Solving the Verticle Wave Problem: Time to Reach Equilibrium for a 0.2 kg Load

[timtng]

A load of mass .2 kg is hanging from a light spring whose elastic constant is 20 N/m. The load is pulled down .1 m from its equilibrium position and released.

How long is required for the load to reach its equilibrium position?

This is what I did:
T=2π(sqrt(m/k))=.628 s

my friend said the answer should be a fourth of that value, which is .157 s.

Is my friend correct?

Please help
Thanks

 

[yxgao]

Your friend is correct. The period you calculated is for one complete oscillation (that is, if the mass went pass equilibrium position, reached a stopping point, turned around, went pass equilibrium position again, and arrived at where you started from). From the stretched position, to get to equilibium requires 1/4 of a complete oscillation.

 

[M98Ranger]

No, your friend is not correct. Your calculation of 0.628 seconds is the correct answer.

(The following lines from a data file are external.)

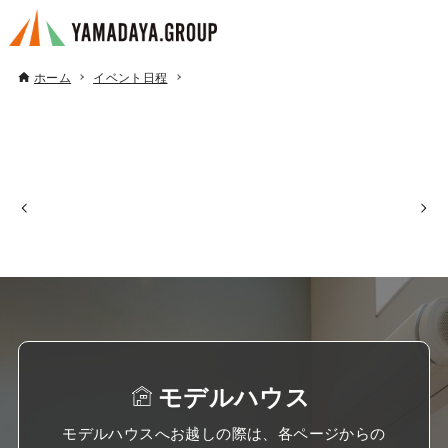
ホーム
イベント日程
モデルハウス
モデルハウスへお越しの際は、各ページからの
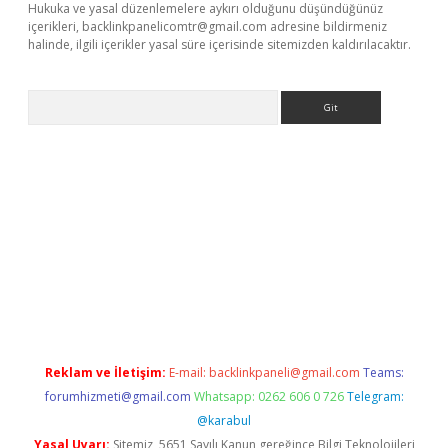
Hukuka ve yasal düzenlemelere aykırı olduğunu düşündüğünüz
içerikleri,
backlinkpanelicomtr@gmail.com
adresine bildirmeniz
halinde, ilgili içerikler yasal süre içerisinde sitemizden kaldırılacaktır.
Arama
etci
Reklam ve İletişim:
E-mail:
backlinkpaneli@gmail.com
Teams:
forumhizmeti@gmail.com
Whatsapp: 0262 606 0 726
Telegram:
@karabul
Yasal Uyarı:
Sitemiz, 5651 Sayılı Kanun gereğince Bilgi Teknolojileri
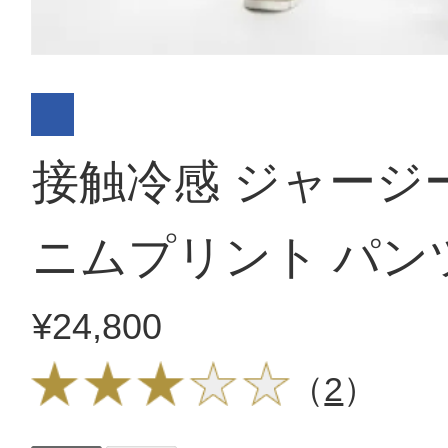
接触冷感 ジャージ
ニムプリント パン
¥24,800
（
2
）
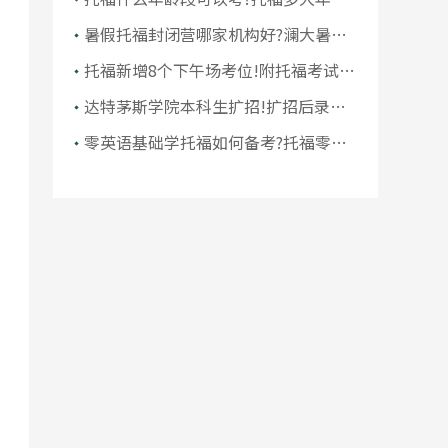
考比较好考
暑假托福封闭营哪家机构好?澜大暑假
托福封闭营介绍
托福新增8个下午场考位!附托福考试报
名详细流程
达特茅斯学院本科生扩招!扩招后录取
会更容易吗?
零英语基础学托福如何备考?托福零基
础准备多久能出分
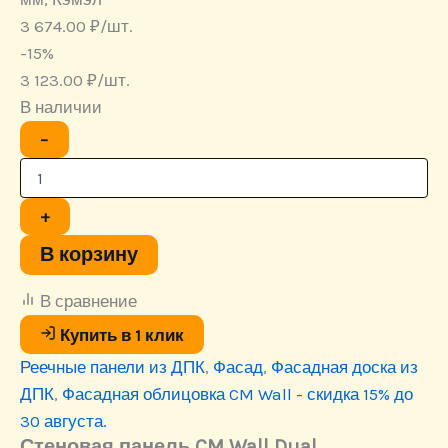
3 674.00
₽
/шт.
-15%
3 123.00
₽
/шт.
В наличии
Количество
−
товара
Стеновая
панель
CM
+
Wall
Dual,
В корзину
26x219x3000
мм,
В сравнение
Кэмэл
Купить в 1 клик
Реечные панели из ДПК
,
Фасад
,
Фасадная доска из
ДПК
,
Фасадная облицовка CM Wall - скидка 15% до
30 августа.
Стеновая панель CM Wall Dual,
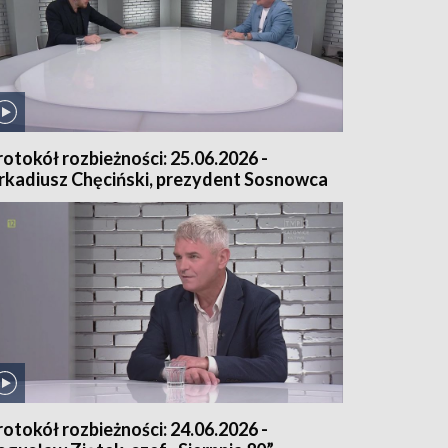
rotokół rozbieżności: 25.06.2026 -
rkadiusz Chęciński, prezydent Sosnowca
rotokół rozbieżności: 24.06.2026 -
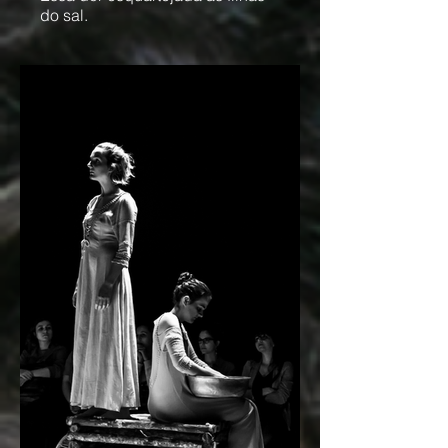
do sal.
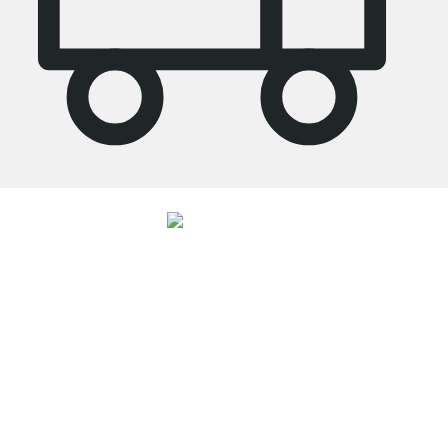
4.8
Unsere Produkte in der Kategorie Küchenregal wurden von
33692
Kunden
durchschnittlich mit
4.8
von
5
Sternen bewertet.
Zu den Bewertungen
Top Kundenservice
Versand & Zoll gratis ab 300 CHF
100 Tage Rückgaberecht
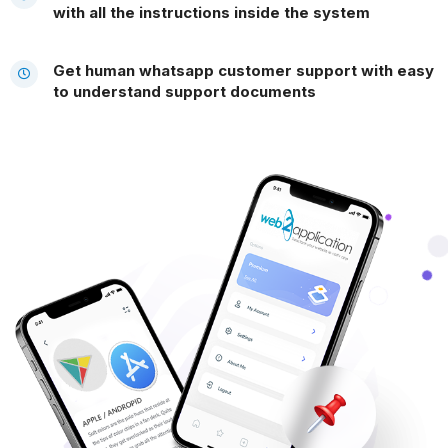
with all the instructions inside the system
Get human whatsapp customer support with easy
to understand support documents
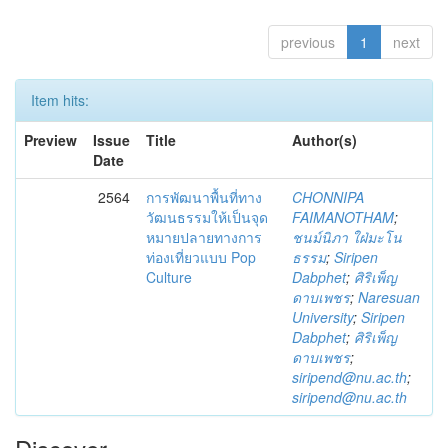
previous
1
next
Item hits:
Preview
Issue
Title
Author(s)
Date
2564
การพัฒนาพื้นที่ทาง
CHONNIPA
วัฒนธรรมให้เป็นจุด
FAIMANOTHAM
;
หมายปลายทางการ
ชนม์นิภา ใฝ่มะโน
ท่องเที่ยวแบบ Pop
ธรรม
;
Siripen
Culture
Dabphet
;
ศิริเพ็ญ
ดาบเพชร
;
Naresuan
University
;
Siripen
Dabphet
;
ศิริเพ็ญ
ดาบเพชร
;
siripend@nu.ac.th
;
siripend@nu.ac.th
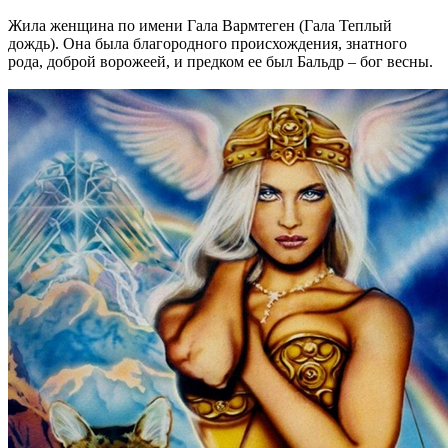
Жила женщина по имени Гала Вармтеген (Гала Теплый
дождь). Она была благородного происхождения, знатного
рода, доброй ворожеей, и предком ее был Бальдр – бог весны.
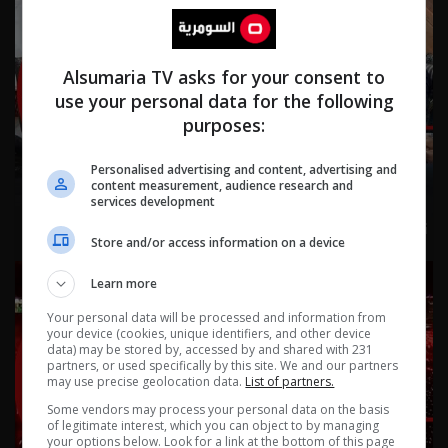
Alsumaria TV asks for your consent to
use your personal data for the following
purposes:
Personalised advertising and content, advertising and
content measurement, audience research and
services development
نشرة ٤ آب ٢٠٢٦ | 2026
Store and/or access information on a device
Learn more
Your personal data will be processed and information from
your device (cookies, unique identifiers, and other device
data) may be stored by, accessed by and shared with 231
partners, or used specifically by this site. We and our partners
may use precise geolocation data.
List of partners.
Some vendors may process your personal data on the basis
of legitimate interest, which you can object to by managing
your options below. Look for a link at the bottom of this page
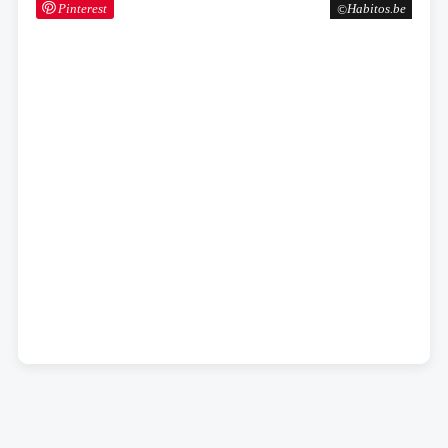
Pinterest
Habitos.be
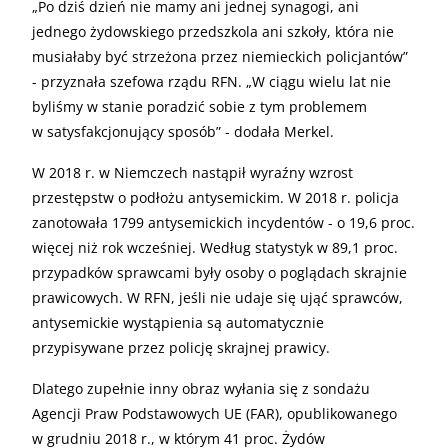
„
Po dziś dzień nie mamy ani jednej synagogi, ani
jednego żydowskiego przedszkola ani szkoły, która nie
musiałaby być strzeżona przez niemieckich policjantów”
- przyznała szefowa rządu RFN. „W ciągu wielu lat nie
byliśmy w stanie poradzić sobie z tym problemem
w satysfakcjonujący sposób” - dodała Merkel.
W 2018 r. w Niemczech nastąpił wyraźny wzrost
przestępstw o podłożu antysemickim. W 2018 r. policja
zanotowała 1799 antysemickich incydentów - o 19,6 proc.
więcej niż rok wcześniej. Według statystyk w 89,1 proc.
przypadków sprawcami były osoby o poglądach skrajnie
prawicowych. W RFN, jeśli nie udaje się ująć sprawców,
antysemickie wystąpienia są automatycznie
przypisywane przez policję skrajnej prawicy.
Dlatego zupełnie inny obraz wyłania się z sondażu
Agencji Praw Podstawowych UE (FAR), opublikowanego
w grudniu 2018 r., w którym 41 proc. Żydów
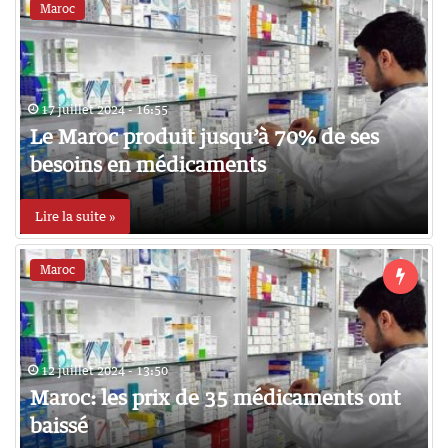
Maroc
17 juillet 2024 - 16:55
Le Maroc produit jusqu’à 70% de ses
besoins en médicaments
Lire la suite »
Maroc
12 juillet 2024 - 13:50
Maroc: les prix de 35 médicaments ont
baissé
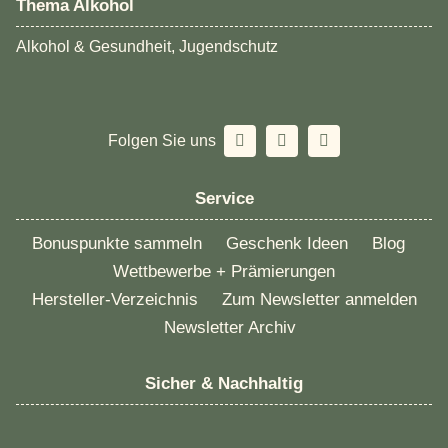
Thema Alkohol
Alkohol & Gesundheit, Jugendschutz
Folgen Sie uns
Service
Bonuspunkte sammeln
Geschenk Ideen
Blog
Wettbewerbe + Prämierungen
Hersteller-Verzeichnis
Zum Newsletter anmelden
Newsletter Archiv
Sicher & Nachhaltig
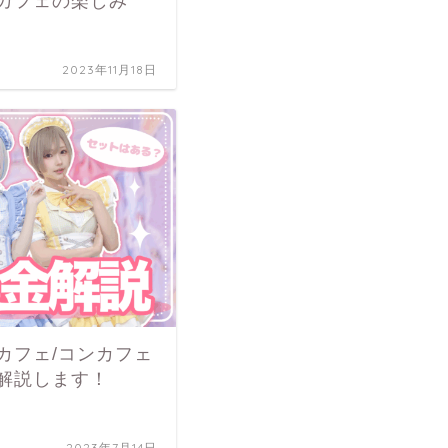
カフェの楽しみ
2023年11月18日
カフェ/コンカフェ
解説します！
2023年7月14日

The equation T=2π√(m/k) is the formula for the period of a simple harmonic motion, which is the time it takes for the object to complete one full oscillation. In this case, the load will reach its equilibrium position after one full oscillation, so the time required for it to reach equilibrium is equal to the period. Therefore, your calculation of 0.628 seconds is the correct answer.